I’ll never forget that day.
I’ll never forget the day she called me to tell me she was expecting.
I’ll never forget the day I called her, two months later, that I was pregnant too.
We did a lot of celebrating in the days leading up to January 7, 2008. You can imagine two best friends, pregnant at the same time, planning about the future and how their babies would grow up to be best friends, get married (if one of us had a boy), etc. That all changed pretty dramatically.
In the past year, I have watched my best friend change. I have changed too. We walked through some of the toughest months of our lives together. We cried together. We prayed together. We prayed apart. And though God chose to not let Audrey stay here with us, the story of Audrey lives on. The story of the Smith family lives on.

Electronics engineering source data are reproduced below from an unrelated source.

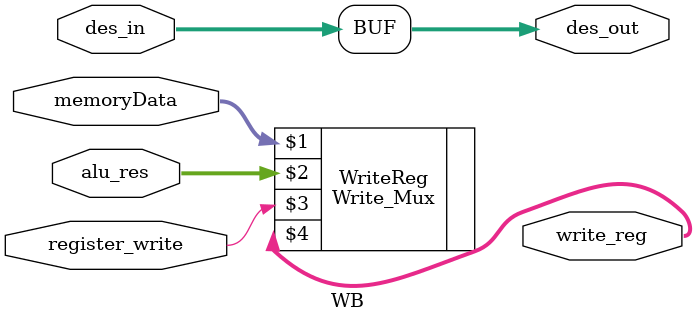
<source format=v>
`timescale 1ns / 1ps
module WB(
		input [31:0] memoryData,
		input [31:0] alu_res,
		input [31:0] des_in,
		input register_write,
		output [31:0] des_out,
		output [4:0] write_reg
    );
		assign des_out=des_in;
		//instance
		Write_Mux WriteReg(memoryData,alu_res,register_write,write_reg);

endmodule

</source>
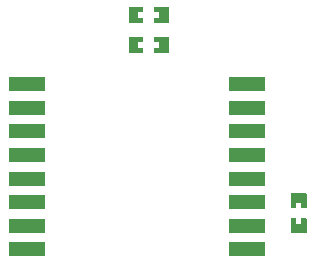
<source format=gbp>
G04 Layer: BottomPasteMaskLayer*
G04 EasyEDA v6.5.34, 2023-08-28 15:47:16*
G04 21288944027841e8b89c4b54c2095ba1,7e63b50fb6014f29bd7207b67e5f40bc,10*
G04 Gerber Generator version 0.2*
G04 Scale: 100 percent, Rotated: No, Reflected: No *
G04 Dimensions in millimeters *
G04 leading zeros omitted , absolute positions ,4 integer and 5 decimal *
%FSLAX45Y45*%
%MOMM*%

%AMMACRO1*21,1,$1,$2,0,0,$3*%
%ADD10MACRO1,3X1.1999X0.0000*%

%LPD*%
G36*
X2589784Y3752494D02*
G01*
X2584805Y3747465D01*
X2584297Y3706469D01*
X2629306Y3706469D01*
X2629306Y3661460D01*
X2585313Y3661460D01*
X2584805Y3619500D01*
X2589784Y3614470D01*
X2704795Y3614470D01*
X2709773Y3619500D01*
X2709773Y3747465D01*
X2704795Y3752494D01*
G37*
G36*
X2374798Y3752494D02*
G01*
X2369769Y3747465D01*
X2369769Y3619500D01*
X2374798Y3614470D01*
X2489809Y3614470D01*
X2494788Y3619500D01*
X2494788Y3661460D01*
X2450287Y3661460D01*
X2450287Y3706469D01*
X2494280Y3706469D01*
X2494788Y3747465D01*
X2489809Y3752494D01*
G37*
G36*
X2589784Y4006494D02*
G01*
X2584805Y4001465D01*
X2584297Y3960469D01*
X2629306Y3960469D01*
X2629306Y3915460D01*
X2585313Y3915460D01*
X2584805Y3873500D01*
X2589784Y3868470D01*
X2704795Y3868470D01*
X2709773Y3873500D01*
X2709773Y4001465D01*
X2704795Y4006494D01*
G37*
G36*
X2374798Y4006494D02*
G01*
X2369769Y4001465D01*
X2369769Y3873500D01*
X2374798Y3868470D01*
X2489809Y3868470D01*
X2494788Y3873500D01*
X2494788Y3915460D01*
X2450287Y3915460D01*
X2450287Y3960469D01*
X2494280Y3960469D01*
X2494788Y4001465D01*
X2489809Y4006494D01*
G37*
G36*
X3832961Y2215489D02*
G01*
X3832961Y2170480D01*
X3788003Y2170480D01*
X3788003Y2214473D01*
X3745992Y2214981D01*
X3741013Y2210003D01*
X3741013Y2094992D01*
X3745992Y2090013D01*
X3874008Y2090013D01*
X3878986Y2094992D01*
X3878986Y2210003D01*
X3874008Y2214981D01*
G37*
G36*
X3745992Y2430018D02*
G01*
X3741013Y2424988D01*
X3741013Y2309977D01*
X3745992Y2304999D01*
X3788003Y2304999D01*
X3788003Y2349500D01*
X3832961Y2349500D01*
X3832961Y2305507D01*
X3874008Y2304999D01*
X3878986Y2309977D01*
X3878986Y2424988D01*
X3874008Y2430018D01*
G37*
D10*
G01*
X3375695Y1952795D03*
G01*
X1505696Y2552793D03*
G01*
X1505696Y2352794D03*
G01*
X1505696Y2152794D03*
G01*
X1505696Y1952795D03*
G01*
X1505696Y2752793D03*
G01*
X1505696Y2952793D03*
G01*
X1505696Y3152792D03*
G01*
X1505696Y3352792D03*
G01*
X3375695Y3352792D03*
G01*
X3375695Y3152792D03*
G01*
X3375695Y2952793D03*
G01*
X3375695Y2752793D03*
G01*
X3375695Y2552793D03*
G01*
X3375695Y2352794D03*
G01*
X3375695Y2152794D03*
M02*

</source>
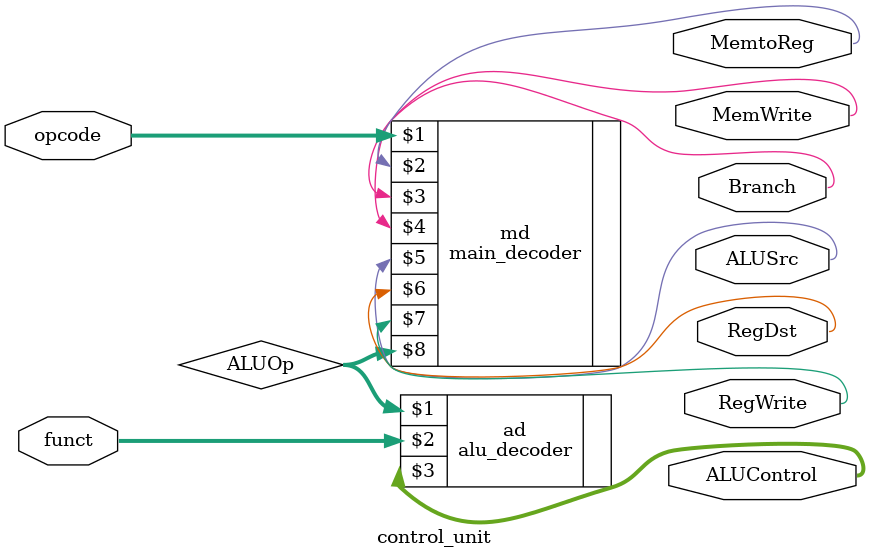
<source format=v>
module control_unit(
	input [5:0] opcode, funct,
	output MemtoReg, MemWrite, Branch, ALUSrc, RegDst, RegWrite,
 	output [2:0] ALUControl
);

	wire [1:0] ALUOp;

	main_decoder md(opcode, MemtoReg, MemWrite, Branch, ALUSrc, RegDst, RegWrite, ALUOp);
	alu_decoder ad(ALUOp, funct, ALUControl);

endmodule

</source>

Angie put together a tribute video that I want to share with you here (if you haven’t already seen it on her blog). I watched it this morning as I rocked Elias back to sleep. And I cried. I’m crying now.
Crying because my best friend lost her daughter.
Crying because Elias and Audrey won’t grow up together like we planned.
Crying because it has been a really hard year.
Crying because in the midst of it all, God has been faithful – though I have had moments where I couldn’t see that.
Crying because I look at Audrey’s picture every day and it makes me sad.
Crying because I remember holding Audrey’s tiny body against my very pregnant belly.
Crying because I have Elias and Angie doesn’t have Audrey and that doesn’t seem fair.
Crying because sometimes I just need to cry.
Thank you to those of you who have walked through this story with us. You have been an example of God’s faithfulness. I never could have imagined the community that would come together through Audrey’s story. I love you all.